Anthony Tyus III

No. 34 – Carolina Panthers
- Position: Running back
- Roster status: Practice squad

Personal information
- Born: March 20, 2003 (age 23) Portage, Michigan, U.S.
- Listed height: 6 ft 1 in (1.85 m)
- Listed weight: 226 lb (103 kg)

Career information
- High school: Portage Northern (Portage, Michigan)
- College: Northwestern (2021–2023) Ohio (2024)
- NFL draft: 2025: undrafted

Career history
- Detroit Lions (2025)*; Seattle Seahawks (2025)*; Carolina Panthers (2025–present);
- * Offseason or practice squad member only

Awards and highlights
- Second team All-MAC (2024);
- Stats at Pro Football Reference

= Anthony Tyus III =

American football player (born 2003)

Anthony Tyus III (born March 20, 2003) is an American professional football running back for the Carolina Panthers of the National Football League (NFL). He played college football for the Northwestern Wildcats and the Ohio Bobcats.

==Early life==
Tyus III attended Portage Northern High School in Portage, Michigan.
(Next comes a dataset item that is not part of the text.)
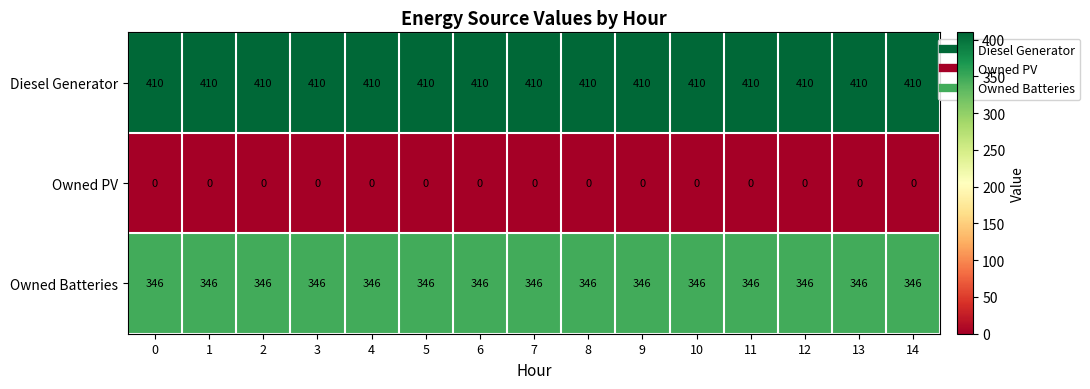

What is the greatest value displayed?

410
As a junior, he rushed for over 1,800 yards and 19 touchdowns on 199 carries. As a senior, Tyus III ran for 1,801 yards and 22 touchdowns on 174 carries, while recording 54 tackles with five and a half being for a loss, a sack, two interceptions, two fumble recoveries, and a forced fumble. Coming out of high school, he was rated as a three-star recruit and committed to play college football for the Northwestern Wildcats over other schools such as Cincinnati, Iowa State, Michigan State, and Indiana.

==College career==
=== Northwestern ===
In his three-year career with the Wildcats from 2021 through 2023, Tyus III appeared in 31 games, where he rushed 119 times for 504 yards and two touchdowns, while also hauling in ten passes for 81 yards and a touchdown. After the 2023 season, he entered his name into the NCAA transfer portal.

=== Ohio ===
Tyus III transferred to play for the Ohio Bobcats. In the 2024 season opener, he ran for a career-high 202 yards and two touchdowns on 16 carries in a loss to Syracuse. In week 13, Tyus III ran for 125 yards and a touchdown in a victory over Toledo. In the 2024 MAC Football Championship Game, he ran for 151 yards and a touchdown as he helped the Bobcats to a championship win over Miami RedHawks. Tyus III finished the 2024 season with 1,234 rushing yards and nine touchdowns on 237 carries, after which he declared for the 2025 NFL draft.

==Professional career==

Pre-draft measurables
| Height | Weight | Arm length | Hand span | Wingspan | 40-yard dash | 10-yard split | 20-yard split | 20-yard shuttle | Three-cone drill | Vertical jump | Broad jump | Bench press |
| 6 ft 0+7⁄8 in (1.85 m) | 220 lb (100 kg) | 31+5⁄8 in (0.80 m) | 9+1⁄8 in (0.23 m) | 6 ft 2+3⁄4 in (1.90 m) | 4.59 s | 1.58 s | 2.64 s | 4.44 s | 7.23 s | 33.5 in (0.85 m) | 10 ft 5 in (3.18 m) | 19 reps |
All values from Pro Day

===Detroit Lions===
After not being selected in the 2025 NFL draft, Tyus signed with the Detroit Lions as an undrafted free agent. However, he would be waived by the team on July 17, 2025.

===Seattle Seahawks===
On August 5, 2025, Tyus signed with the Seattle Seahawks. He was waived on August 26 as part of final roster cuts and re-signed to the practice squad the next day Tyus was waived from the practice squad on August 28.

===Carolina Panthers===
On October 1, 2025, Tyus signed with the Carolina Panthers' practice squad. He signed a reserve/future contract with Carolina on January 12, 2026.

On August 30, 2026, Tyus was waived as part of final roster cuts and signed to the practice squad the next day.

==Personal life==
His father, Anthony Tyus played college football for the Central Michigan Chippewas.